- _Work to complete_
Scan the entries for the word "round" and return every line that has it.

======== Records supplied ========

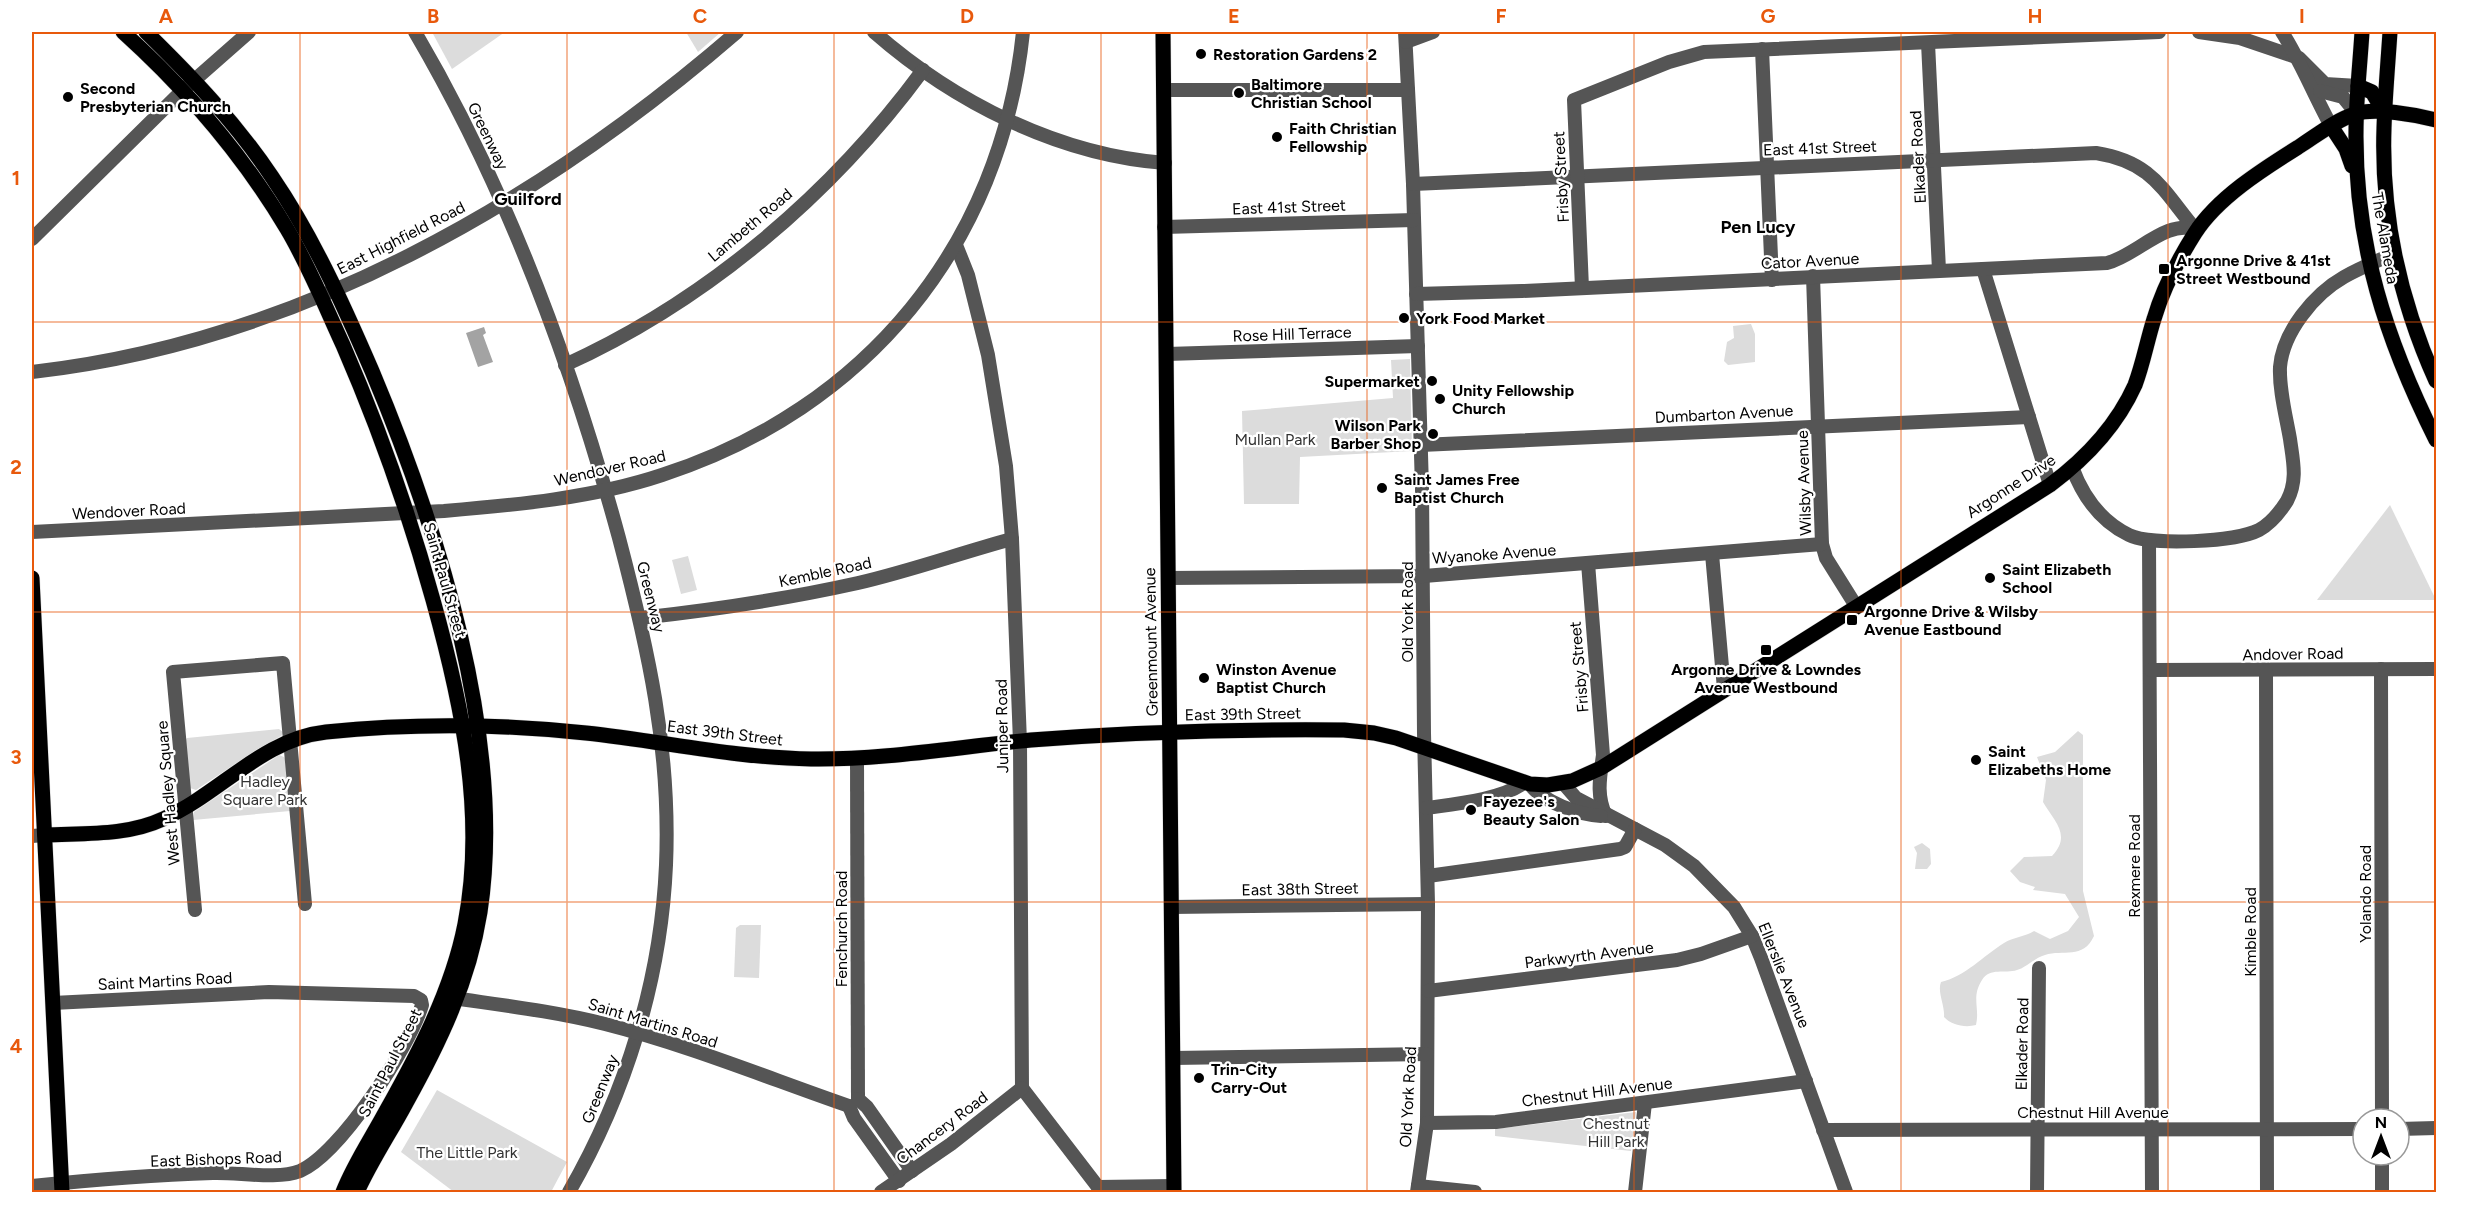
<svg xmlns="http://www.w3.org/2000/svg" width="2468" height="1224" font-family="Figtree,sans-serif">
	<rect width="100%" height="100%" fill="#fff"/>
	<g fill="#dcdcdc">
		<polygon points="432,32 505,32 452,69"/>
		<polygon points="686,32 721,32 698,52"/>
		<polygon points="1751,324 1755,334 1755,362 1728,365 1724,361 1727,342 1734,338 1733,326"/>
		<polygon points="1410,359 1412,451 1300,457 1299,504 1244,504 1242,411 1393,398 1391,360"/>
		<polygon points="2390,505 2436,600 2317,600"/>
		<polygon points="688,556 697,590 681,594 672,560"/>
		<polygon points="279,729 284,733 281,736 256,750 196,790 190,788 185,740 187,738"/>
		<path d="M2078 731 2083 735V891L2094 936C2083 960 2063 949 2045 955 2034 958 2026 968 2017 970 2005 974 1990 967 1982 980 1971 997 1980 1008 1976 1025 1965 1028 1951 1025 1944 1017 1945 1005 1937 992 1941 982 1966 976 1983 956 2004 943 2013 937 2025 937 2034 931L2050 939 2068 931 2079 917 2065 894 2033 890 2035 887 2020 882 2010 871 2024 857 2052 856C2072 835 2054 821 2043 802L2046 780 2037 757 2055 752Z"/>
		<polygon points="279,755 284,757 287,762 290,811 193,820 194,812"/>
		<polygon points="1922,843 1930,849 1931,864 1927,869 1915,869 1917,853 1914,847"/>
		<polygon points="740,925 761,925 759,978 734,977 736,928"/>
		<polygon points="437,1090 567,1162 551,1192 454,1192 401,1152"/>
		<polygon points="1636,1112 1631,1151 1495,1136 1495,1129"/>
	</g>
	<polygon fill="#a3a3a3" points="484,327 486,333 483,335 493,362 478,367 466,333"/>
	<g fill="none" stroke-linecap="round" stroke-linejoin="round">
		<g stroke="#dbdbdb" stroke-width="16">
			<g id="major">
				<path d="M123 32C186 89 243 155 287 229 309 266 325 306 343 345 379 428 409 513 433 600 462 704 486 816 465 924 452 991 418 1054 385 1113 371 1139 354 1164 343 1192"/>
				<path d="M146 32C192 77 236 123 272 177 313 237 343 304 372 371 438 528 506 741 480 912 469 981 440 1042 406 1103 390 1133 371 1161 357 1192"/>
				<polyline points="1163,32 1174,1192"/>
				<path d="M2362 32C2360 65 2356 99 2356 132 2355 245 2386 340 2436 440"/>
				<path d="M2390 32C2388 63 2385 96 2384 128 2381 216 2400 301 2436 381"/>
				<polyline points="2358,86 2372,92 2384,112"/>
				<polyline points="2331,126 2346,149 2352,166"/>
				<polyline points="32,578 62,1192"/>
				<path d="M45 835C84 833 127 836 163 819 220 794 262 739 326 732 412 723 501 724 586 733 662 741 735 758 811 759 885 760 957 747 1031 740 1135 732 1240 729 1344 730L1374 733 1396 738 1530 784 1548 785 1572 781 1601 768 2050 485C2085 459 2117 425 2135 385 2143 364 2147 341 2154 319 2163 288 2178 260 2195 233 2218 197 2265 168 2300 146 2317 135 2336 120 2355 114 2374 107 2417 115 2436 120"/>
			</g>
		</g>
		<g stroke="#555" stroke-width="14">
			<path d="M415 32C506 187 572 365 619 538 648 648 671 750 666 865 661 980 626 1093 569 1192"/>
			<path d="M874 32C954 102 1058 155 1165 163"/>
			<polyline points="1405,32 1413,184 1422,488 1424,733 1428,904 1427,1123 1417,1192"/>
			<polyline points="2199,32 2240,38 2299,58 2325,84 2358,86"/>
			<path d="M2282 32C2301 62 2314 95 2331 126"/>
			<polyline points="1406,42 1433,32"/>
			<polyline points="1928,43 1939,270"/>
			<polyline points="1762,49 1772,280"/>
			<polyline points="1164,90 1408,90"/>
			<polyline points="2320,91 2343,97 2356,113"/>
			<path d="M1413 184 2096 153C2153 162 2163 191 2196 230"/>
			<polyline points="1164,227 1414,220"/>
			<polyline points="32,239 182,91 249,32"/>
			<polyline points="956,245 968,275 988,355 1006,466 1012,539 1020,742 1022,1088 1098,1187"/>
			<polyline points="1983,269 2050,485"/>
			<polyline points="1813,276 1822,544 1826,558 1856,606"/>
			<polyline points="1582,288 1574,100 1669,62 1704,52 2159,32"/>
			<path d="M1416 294 1522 291 2107 263C2136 256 2167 218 2196 230"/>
			<polyline points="1167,354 1418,346"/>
			<path d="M565 365C706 301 831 195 923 70"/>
			<path d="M32 372C297 342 538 204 737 32"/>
			<polyline points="1421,445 2029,417"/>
			<path d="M2072 467C2083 497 2100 521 2129 535 2152 546 2236 542 2259 530 2270 524 2280 512 2287 501 2298 480 2293 461 2290 439 2286 416 2279 390 2280 367 2283 332 2314 294 2344 277 2360 268 2377 261 2393 254"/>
			<path d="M32 532 444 511C516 505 593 498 662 475 866 409 1001 245 1023 32"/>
			<polyline points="2149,540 2152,1192"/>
			<polyline points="1712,554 1724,689"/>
			<path d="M1588 563 1603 755C1600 777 1596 796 1606 816"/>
			<polyline points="1168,578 1424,576 1822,544"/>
			<path d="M640 618C713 610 786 599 858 583 910 571 960 553 1012 539"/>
			<polyline points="2381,669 2382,1119"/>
			<polyline points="2151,670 2436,669"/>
			<polyline points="2266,671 2267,1192"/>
			<polyline points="857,759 858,1099"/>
			<polyline points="1563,783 1576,798 1665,845 1694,866 1734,907 1752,936 1761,958 1846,1192"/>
			<path d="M1530 784C1542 802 1580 815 1601 816"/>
			<path d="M1426 808C1455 804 1500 800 1524 783"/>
			<polyline points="32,836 45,835"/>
			<polyline points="1428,876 1620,849 1625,847 1635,829"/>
			<polyline points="1171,907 1428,904"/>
			<polyline points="195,910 173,672 283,663 305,904"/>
			<polyline points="1428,991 1677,960 1701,954 1752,936"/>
			<path d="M447 997C500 1005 553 1011 605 1024 688 1045 768 1078 849 1106"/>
			<polyline points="1173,1058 1427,1054"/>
			<polyline points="858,1099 867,1107 912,1171"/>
			<polyline points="849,1106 854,1118 899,1181"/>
			<polyline points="1427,1123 1496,1122 1806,1081"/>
			<polyline points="2399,1129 2436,1128"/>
			<polyline points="1823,1130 2363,1129"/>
			<polyline points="2382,1155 2382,1192"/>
			<path d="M32 1186C91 1180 153 1175 213 1173 238 1172 277 1180 300 1171 340 1154 410 1046 422 1005L421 1000 414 996 269 992 53 1003"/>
			<polyline points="1418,1186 1475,1192"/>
			<polyline points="1098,1187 1174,1186"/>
			<polyline points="881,1192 951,1144 1022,1088"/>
			<polyline points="1635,1192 1645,1103"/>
			<polyline points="2037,1192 2039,968"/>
		</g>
		<use href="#major" stroke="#000" stroke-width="15"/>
	</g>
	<path fill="none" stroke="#e8590c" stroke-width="1.5" stroke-opacity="0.55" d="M300 32V1192M567 32V1192M834 32V1192M1101 32V1192M1367 32V1192M1634 32V1192M1901 32V1192M2168 32V1192M32 322H2436M32 612H2436M32 902H2436"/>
	<g fill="#000" stroke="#fff" stroke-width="2">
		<circle cx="1201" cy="54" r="6"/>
		<circle cx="1239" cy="93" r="6"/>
		<circle cx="68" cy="97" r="6"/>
		<circle cx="1277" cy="137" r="6"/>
		<rect x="2158" y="263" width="12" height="12" rx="3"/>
		<circle cx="1404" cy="318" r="6"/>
		<circle cx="1432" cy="381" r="6"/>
		<circle cx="1440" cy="399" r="6"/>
		<circle cx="1433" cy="434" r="6"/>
		<circle cx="1382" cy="488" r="6"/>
		<circle cx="1990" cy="578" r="6"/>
		<rect x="1846" y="614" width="12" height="12" rx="3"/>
		<rect x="1760" y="644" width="12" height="12" rx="3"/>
		<circle cx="1204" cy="678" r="6"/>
		<circle cx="1976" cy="760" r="6"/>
		<circle cx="1471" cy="810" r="6"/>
		<circle cx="1199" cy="1078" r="6"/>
	</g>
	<g text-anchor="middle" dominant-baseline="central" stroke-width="4.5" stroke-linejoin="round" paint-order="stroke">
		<g font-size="16" font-weight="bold" fill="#000" stroke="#fff" text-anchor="start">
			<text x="1213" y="54">Restoration Gardens 2</text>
			<text x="1251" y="84">Baltimore<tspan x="1251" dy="18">Christian School</tspan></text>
			<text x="80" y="88">Second<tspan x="80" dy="18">Presbyterian Church</tspan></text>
			<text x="1289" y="128">Faith Christian<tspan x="1289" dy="18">Fellowship</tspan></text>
			<text x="2176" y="260">Argonne Drive &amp; 41st<tspan x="2176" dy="18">Street Westbound</tspan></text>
			<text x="1416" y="318">York Food Market</text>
			<text x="1420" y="381" text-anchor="end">Supermarket</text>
			<text x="1452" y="390">Unity Fellowship<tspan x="1452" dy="18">Church</tspan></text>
			<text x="1421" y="425" text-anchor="end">Wilson Park<tspan x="1421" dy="18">Barber Shop</tspan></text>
			<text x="1394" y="479">Saint James Free<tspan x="1394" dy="18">Baptist Church</tspan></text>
			<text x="2002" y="569">Saint Elizabeth<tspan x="2002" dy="18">School</tspan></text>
			<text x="1864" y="611">Argonne Drive &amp; Wilsby<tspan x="1864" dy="18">Avenue Eastbound</tspan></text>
			<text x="1216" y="669">Winston Avenue<tspan x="1216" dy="18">Baptist Church</tspan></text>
			<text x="1766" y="669" text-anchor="middle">Argonne Drive &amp; Lowndes<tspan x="1766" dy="18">Avenue Westbound</tspan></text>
			<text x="1988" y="751">Saint<tspan x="1988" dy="18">Elizabeths Home</tspan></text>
			<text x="1483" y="801">Fayezee's<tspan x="1483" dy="18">Beauty Salon</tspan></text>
			<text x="1211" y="1069">Trin-City<tspan x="1211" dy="18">Carry-Out</tspan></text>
		</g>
		<g font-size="16" fill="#000" stroke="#fff">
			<text transform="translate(488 136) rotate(64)">Greenway</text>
			<text transform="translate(1820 148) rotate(-2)">East 41st Street</text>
			<text transform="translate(1918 157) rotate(-93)">Elkader Road</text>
			<text transform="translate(1561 177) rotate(-93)">Frisby Street</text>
			<text transform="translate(1289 207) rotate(-2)">East 41st Street</text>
			<text transform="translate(750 225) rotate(-40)">Lambeth Road</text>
			<text transform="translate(401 238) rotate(-27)">East Highfield Road</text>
			<text transform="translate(2385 238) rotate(80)">The Alameda</text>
			<text transform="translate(1810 261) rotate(-3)">Cator Avenue</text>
			<text transform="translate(1292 334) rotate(-2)">Rose Hill Terrace</text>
			<text transform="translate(1724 414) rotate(-3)">Dumbarton Avenue</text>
			<text transform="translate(610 468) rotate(-13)">Wendover Road</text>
			<text transform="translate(1804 483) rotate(-92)">Wilsby Avenue</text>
			<text transform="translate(2011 486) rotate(-33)">Argonne Drive</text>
			<text transform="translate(129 511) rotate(-3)">Wendover Road</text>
			<text transform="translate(1494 554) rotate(-4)">Wyanoke Avenue</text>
			<text transform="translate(825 572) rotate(-12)">Kemble Road</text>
			<text transform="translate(445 580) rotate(74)">Saint Paul Street</text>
			<text transform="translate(651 597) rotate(76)">Greenway</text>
			<text transform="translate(1407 612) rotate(-90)">Old York Road</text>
			<text transform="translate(1151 642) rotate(-91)">Greenmount Avenue</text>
			<text transform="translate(2293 654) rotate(-1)">Andover Road</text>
			<text transform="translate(1579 667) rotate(-95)">Frisby Street</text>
			<text transform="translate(1243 714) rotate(-1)">East 39th Street</text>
			<text transform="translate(1002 726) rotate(-91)">Juniper Road</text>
			<text transform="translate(725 733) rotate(7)">East 39th Street</text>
			<text transform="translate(168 793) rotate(-95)">West Hadley Square</text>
			<text transform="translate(2134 866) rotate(-90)">Rexmere Road</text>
			<text transform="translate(1300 889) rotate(-1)">East 38th Street</text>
			<text transform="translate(2365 894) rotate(-90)">Yolando Road</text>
			<text transform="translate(841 929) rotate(-90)">Fenchurch Road</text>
			<text transform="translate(2250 932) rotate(-90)">Kimble Road</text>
			<text transform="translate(1589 955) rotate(-7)">Parkwyrth Avenue</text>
			<text transform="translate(1784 975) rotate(68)">Ellerslie Avenue</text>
			<text transform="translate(165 981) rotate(-3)">Saint Martins Road</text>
			<text transform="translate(653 1023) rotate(17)">Saint Martins Road</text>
			<text transform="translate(2022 1044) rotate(-89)">Elkader Road</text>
			<text transform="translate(390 1063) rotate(-63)">Saint Paul Street</text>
			<text transform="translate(600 1089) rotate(-68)">Greenway</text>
			<text transform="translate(1597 1092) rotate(-7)">Chestnut Hill Avenue</text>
			<text transform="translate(1408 1097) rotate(-87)">Old York Road</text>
			<text x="2093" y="1112">Chestnut Hill Avenue</text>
			<text transform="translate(942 1128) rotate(-37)">Chancery Road</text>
			<text transform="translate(216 1159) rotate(-2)">East Bishops Road</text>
		</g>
		<g font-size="16" fill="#333" stroke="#fff">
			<text x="1275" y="439">Mullan Park</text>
			<text x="265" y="781">Hadley<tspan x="265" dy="18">Square Park</tspan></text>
			<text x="1616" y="1123">Chestnut<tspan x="1616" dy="18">Hill Park</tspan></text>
			<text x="467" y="1152">The Little Park</text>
		</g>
		<g font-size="18" font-weight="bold" fill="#000" stroke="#fff">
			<text x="528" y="199">Guilford</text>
			<text x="1758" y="227">Pen Lucy</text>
		</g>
	</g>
	<rect width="2468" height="1224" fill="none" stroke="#ffffff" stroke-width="66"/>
	<g transform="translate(2381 1137)"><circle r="28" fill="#ffffff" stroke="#999999" stroke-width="1.5"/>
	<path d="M0-4.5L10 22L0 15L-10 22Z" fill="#000000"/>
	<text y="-9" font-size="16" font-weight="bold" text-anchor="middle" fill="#000000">N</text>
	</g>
	<rect x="33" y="33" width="2402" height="1158" fill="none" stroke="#e8590c" stroke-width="2"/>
	<g font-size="20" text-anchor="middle" font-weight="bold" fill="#e8590c">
		<text x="166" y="23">A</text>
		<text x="433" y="23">B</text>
		<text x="700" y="23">C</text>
		<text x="967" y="23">D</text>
		<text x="1234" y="23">E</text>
		<text x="1501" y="23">F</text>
		<text x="1768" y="23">G</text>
		<text x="2035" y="23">H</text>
		<text x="2302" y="23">I</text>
		<text x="16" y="185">1</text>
		<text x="16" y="474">2</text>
		<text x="16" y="764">3</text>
		<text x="16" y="1053">4</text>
	</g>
</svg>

========

- _Finished exercise_
	<g fill="none" stroke-linecap="round" stroke-linejoin="round">
	<g text-anchor="middle" dominant-baseline="central" stroke-width="4.5" stroke-linejoin="round" paint-order="stroke">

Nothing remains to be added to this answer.